* **TEXTE EXTRAIT**:
Anna Maillard témoigne : « Voir toutes les personnes lancer des objets à la face de cette pauvre vache a été pour moi le moment le plus éprouvant à voir. Ayant moi – même 3 ânes en activités et 2 chats, j’ai pu percevoir le degré d’incompréhension et de stress que cela a dû représenter pour l’animal, lequel ne pouvait pas se soustraire, ni se sauver, ni se cacher. Ces gestes étant fait pour le loisir et la rigolade, il s’agit évidemment de violence gratuite »
D’aucuns affirment que l’animal s’amuse. Personne ne peut affirmer cela.
Il est évident, que personne ne peut penser à la place de personne. Et lorsque j’écris qu’on ne peut affirmer que l’animal s’amuse dans une course landaise, cela sous-entend que son mal-être est perceptible.
Les mauvais traitements sont des faits observables, reconnaissables, et sanctionnés par la législation selon des critères précis. Les traitements réservés aux animaux dans la course landaise n’échappent pas à certains de ces critères
Une question se pose. Accepterait-on d’infliger pareil traitement à un chien ou à un chat ?
Anna s’exprime en ces termes :
« Il y a vraiment de la maltraitance animale. Il n’est pas décent d’encorder des animaux de cette façon pour s’amuser à sauter par-dessus ou leur envoyer des objets en direction de la face, des yeux et sur la tête (les lancers visent les cornes, mais comment l’animal peut-il le comprendre ?). Pendant deux heures, nous avons vu des animaux complètement dépaysés, désorientés, qui ne sont pas dans leurs prés, affolés par les cris des spectateurs, stressés, humiliés.
Enfin, deux aspects sont particulièrement dérangeants et même nous pouvons dire cruels :
- Priver un bovin, animal grégaire, de ses pairs pour se jouer de lui
- « Prendre soin » d’un animal domestique pour ensuite le livrer, isolé, au stress et à la violence dans un enclos. C’est une forme de trahison du rôle d’éleveur et de soigneur.

* **EXERCICES**:
1 – Selon le texte sur la course landaise, pendant combien de temps Anna et ceux qui l'accompagnaient ont-ils vu les animaux désorientés ?
2 – Poursuivez le texte sur la course landaise à partir de sa dernière phrase.

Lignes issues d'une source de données
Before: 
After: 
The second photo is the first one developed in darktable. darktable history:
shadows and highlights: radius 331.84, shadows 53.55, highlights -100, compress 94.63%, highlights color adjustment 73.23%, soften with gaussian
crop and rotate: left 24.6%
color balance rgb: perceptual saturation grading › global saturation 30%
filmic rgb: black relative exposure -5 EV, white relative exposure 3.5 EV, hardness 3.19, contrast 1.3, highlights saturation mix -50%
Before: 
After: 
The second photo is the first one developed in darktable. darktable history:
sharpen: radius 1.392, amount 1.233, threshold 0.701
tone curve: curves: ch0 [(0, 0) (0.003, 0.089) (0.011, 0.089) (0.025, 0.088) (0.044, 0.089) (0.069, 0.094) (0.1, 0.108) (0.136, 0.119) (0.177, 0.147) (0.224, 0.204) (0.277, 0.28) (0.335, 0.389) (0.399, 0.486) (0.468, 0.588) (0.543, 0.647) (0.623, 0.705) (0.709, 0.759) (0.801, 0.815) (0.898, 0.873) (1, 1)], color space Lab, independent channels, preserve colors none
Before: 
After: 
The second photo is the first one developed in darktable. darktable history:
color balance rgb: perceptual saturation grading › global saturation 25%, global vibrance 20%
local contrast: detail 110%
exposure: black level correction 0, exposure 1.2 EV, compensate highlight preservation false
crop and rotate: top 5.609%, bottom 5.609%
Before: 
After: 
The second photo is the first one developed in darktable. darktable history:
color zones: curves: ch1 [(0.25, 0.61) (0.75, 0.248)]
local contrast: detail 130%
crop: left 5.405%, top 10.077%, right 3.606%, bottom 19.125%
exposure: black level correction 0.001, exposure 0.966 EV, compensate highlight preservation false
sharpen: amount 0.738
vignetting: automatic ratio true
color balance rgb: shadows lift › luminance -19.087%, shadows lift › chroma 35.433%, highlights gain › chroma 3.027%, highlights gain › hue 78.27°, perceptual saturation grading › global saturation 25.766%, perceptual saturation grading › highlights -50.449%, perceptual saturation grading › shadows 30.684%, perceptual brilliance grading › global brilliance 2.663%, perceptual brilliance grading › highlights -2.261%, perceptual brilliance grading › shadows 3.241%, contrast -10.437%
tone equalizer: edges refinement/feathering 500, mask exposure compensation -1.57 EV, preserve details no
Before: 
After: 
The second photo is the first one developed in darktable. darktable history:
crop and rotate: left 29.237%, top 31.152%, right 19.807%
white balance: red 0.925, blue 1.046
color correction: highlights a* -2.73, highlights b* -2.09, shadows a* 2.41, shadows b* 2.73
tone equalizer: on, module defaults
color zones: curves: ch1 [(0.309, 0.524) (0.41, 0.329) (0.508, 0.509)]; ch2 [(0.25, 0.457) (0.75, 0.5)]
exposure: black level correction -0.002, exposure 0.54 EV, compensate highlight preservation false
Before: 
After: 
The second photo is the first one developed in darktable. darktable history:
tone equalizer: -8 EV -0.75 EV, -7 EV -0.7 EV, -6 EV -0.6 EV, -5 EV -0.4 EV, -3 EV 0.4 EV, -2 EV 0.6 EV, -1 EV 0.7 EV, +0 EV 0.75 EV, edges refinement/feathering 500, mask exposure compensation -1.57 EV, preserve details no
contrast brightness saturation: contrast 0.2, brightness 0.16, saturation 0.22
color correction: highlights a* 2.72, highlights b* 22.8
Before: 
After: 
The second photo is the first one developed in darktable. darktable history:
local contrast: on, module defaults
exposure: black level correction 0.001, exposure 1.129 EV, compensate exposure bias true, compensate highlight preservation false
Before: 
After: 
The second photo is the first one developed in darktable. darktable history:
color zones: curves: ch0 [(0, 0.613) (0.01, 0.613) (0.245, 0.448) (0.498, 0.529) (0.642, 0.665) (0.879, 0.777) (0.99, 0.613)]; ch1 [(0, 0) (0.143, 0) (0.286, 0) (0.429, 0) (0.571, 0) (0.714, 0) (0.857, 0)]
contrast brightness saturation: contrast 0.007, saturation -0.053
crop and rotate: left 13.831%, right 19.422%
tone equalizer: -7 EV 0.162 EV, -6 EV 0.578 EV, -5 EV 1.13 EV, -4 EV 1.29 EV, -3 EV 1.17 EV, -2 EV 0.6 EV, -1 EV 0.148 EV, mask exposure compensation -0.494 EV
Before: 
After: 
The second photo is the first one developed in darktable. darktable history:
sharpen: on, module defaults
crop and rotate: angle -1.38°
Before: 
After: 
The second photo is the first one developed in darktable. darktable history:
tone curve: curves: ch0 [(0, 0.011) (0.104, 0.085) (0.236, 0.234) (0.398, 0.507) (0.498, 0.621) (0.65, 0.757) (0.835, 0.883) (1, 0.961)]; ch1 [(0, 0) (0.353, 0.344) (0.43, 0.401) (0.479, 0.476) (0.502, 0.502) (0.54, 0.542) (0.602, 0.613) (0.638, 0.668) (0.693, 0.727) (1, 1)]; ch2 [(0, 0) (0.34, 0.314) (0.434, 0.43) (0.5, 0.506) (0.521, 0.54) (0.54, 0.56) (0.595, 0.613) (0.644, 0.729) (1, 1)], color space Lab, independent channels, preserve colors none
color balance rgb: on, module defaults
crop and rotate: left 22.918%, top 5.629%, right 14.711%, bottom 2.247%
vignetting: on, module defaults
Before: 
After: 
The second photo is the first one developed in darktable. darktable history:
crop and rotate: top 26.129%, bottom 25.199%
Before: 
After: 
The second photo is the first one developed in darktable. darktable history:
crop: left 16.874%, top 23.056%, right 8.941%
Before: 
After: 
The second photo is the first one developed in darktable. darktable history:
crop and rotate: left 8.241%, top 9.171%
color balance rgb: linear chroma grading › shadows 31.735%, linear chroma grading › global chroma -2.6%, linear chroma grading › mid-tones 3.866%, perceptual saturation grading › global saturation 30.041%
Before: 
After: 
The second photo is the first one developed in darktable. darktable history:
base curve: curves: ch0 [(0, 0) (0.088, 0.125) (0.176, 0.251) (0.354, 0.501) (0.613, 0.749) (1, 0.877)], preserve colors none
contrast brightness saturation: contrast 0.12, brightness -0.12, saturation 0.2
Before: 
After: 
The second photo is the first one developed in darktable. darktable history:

* **RÉSULTATS**:
1 – Pendant deux heures.

2 –
Outre l’entorse au respect de l’animal sur un plan législatif, il y a le mensonge et la tromperie dans la communication pour appâter le spectateur ; tout est fait pour truquer la réalité, et faire croire à un match à égalité.
C’est un ersatz de corrida, qui reprend les mêmes codes et joue de la même duperie sans jamais se soucier du sort de l’animal.
C’est une mise en scène. »
Depuis toujours la question de la souffrance animale a été soulevée.
“La question n’est pas peuvent-ils raisonner, ni peuvent-ils penser, mais peuvent-ils souffrir ? ” s’interrogeait Jeremy Bentham en 1789
La réflexion sur le sujet est en constante évolution. La notion de sentience intègre la capacité des animaux à ressentir des émotions. La loi de février 2015 leur reconnaît la qualité d’être vivant et sensible.
Connaissez-vous le concept « d’arbitraire du signe » ? Des linguistes tels que Ferdinand de Saussure pour ne citer que lui, ont permis de faire évoluer le langage et la communication en plaçant des mots sur des choses et d’en donner une définition qui s’élargit avec le temps et l’évolution des raisonnements.
Il en va ainsi de la joie comme de la douleur qui chez l’homme comme chez l’animal sont des réactions perceptibles, compréhensibles, démontrées par la science (physique, physiologique, éthologique et comportementale) et ne relèvent donc pas de l’idéologie.

Chantal Girot
Co-fondatrice et Présidente de D.A.B.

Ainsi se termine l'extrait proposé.